Task directions
Gather every line in the entries below that contains the string "back". Treat uppercase and lowercase letters as different.

Data listing
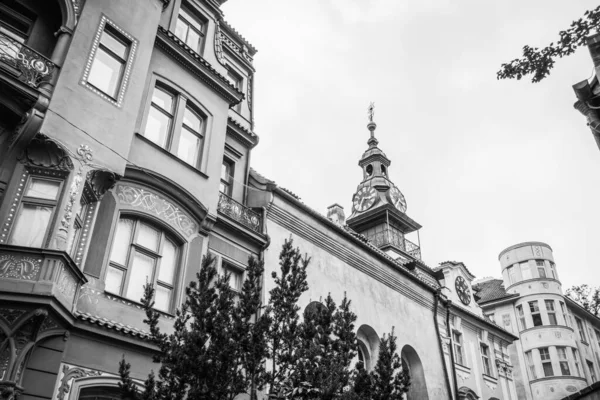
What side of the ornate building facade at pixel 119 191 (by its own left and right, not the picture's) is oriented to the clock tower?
left

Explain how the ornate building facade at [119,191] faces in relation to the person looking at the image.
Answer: facing the viewer and to the right of the viewer
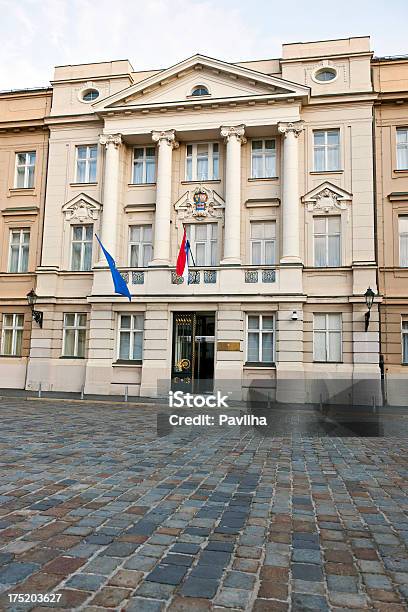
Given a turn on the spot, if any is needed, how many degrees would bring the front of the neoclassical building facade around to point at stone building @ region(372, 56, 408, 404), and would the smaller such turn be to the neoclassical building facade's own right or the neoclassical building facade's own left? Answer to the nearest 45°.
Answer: approximately 90° to the neoclassical building facade's own left

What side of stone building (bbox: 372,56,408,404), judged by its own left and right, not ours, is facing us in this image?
front

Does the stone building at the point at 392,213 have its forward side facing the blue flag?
no

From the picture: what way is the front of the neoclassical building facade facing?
toward the camera

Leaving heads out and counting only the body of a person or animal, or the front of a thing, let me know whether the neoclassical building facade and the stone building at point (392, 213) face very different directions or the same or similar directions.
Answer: same or similar directions

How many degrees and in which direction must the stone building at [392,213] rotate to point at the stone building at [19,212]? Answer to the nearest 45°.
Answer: approximately 90° to its right

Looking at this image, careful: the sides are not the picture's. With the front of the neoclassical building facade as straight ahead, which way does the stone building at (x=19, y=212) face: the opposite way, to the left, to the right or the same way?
the same way

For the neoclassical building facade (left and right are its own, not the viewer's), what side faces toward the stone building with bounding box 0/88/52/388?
right

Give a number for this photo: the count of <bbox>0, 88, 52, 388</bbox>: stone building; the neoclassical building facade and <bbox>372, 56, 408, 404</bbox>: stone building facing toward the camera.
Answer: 3

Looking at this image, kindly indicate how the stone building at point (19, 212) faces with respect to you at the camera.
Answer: facing the viewer

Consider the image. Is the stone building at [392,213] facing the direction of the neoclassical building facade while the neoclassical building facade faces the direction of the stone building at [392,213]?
no

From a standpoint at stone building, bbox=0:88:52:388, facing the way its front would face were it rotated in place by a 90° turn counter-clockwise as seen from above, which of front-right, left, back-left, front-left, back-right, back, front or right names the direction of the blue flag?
front-right

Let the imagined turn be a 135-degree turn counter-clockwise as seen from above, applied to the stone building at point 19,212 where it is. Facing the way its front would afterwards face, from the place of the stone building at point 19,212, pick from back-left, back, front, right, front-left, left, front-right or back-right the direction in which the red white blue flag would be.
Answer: right

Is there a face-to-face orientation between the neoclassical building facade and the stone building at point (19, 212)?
no

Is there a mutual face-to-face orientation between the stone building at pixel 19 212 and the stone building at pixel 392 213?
no

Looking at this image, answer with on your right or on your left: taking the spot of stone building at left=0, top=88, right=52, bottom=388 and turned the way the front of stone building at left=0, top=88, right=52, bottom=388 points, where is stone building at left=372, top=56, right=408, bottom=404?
on your left
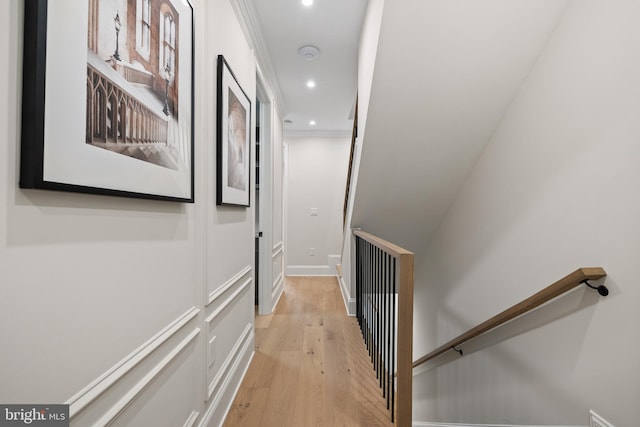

Written solution
From a standpoint at stone building, bbox=0:88:52:388, facing the way its front would face were it rotated in place by a 90° turn counter-clockwise as seen from above, which of front-right, left, back-left, front-left, back-right, back, front or right names the direction of the blue flag?
Let the imagined turn be a 135-degree turn counter-clockwise as seen from above, applied to the stone building at point 19,212 where it is. Facing the way its front would afterwards face, from the place of the stone building at point 19,212, pick from back-left, back, front, right, front-left, left, front-right or back-right the direction in which the red white blue flag would be.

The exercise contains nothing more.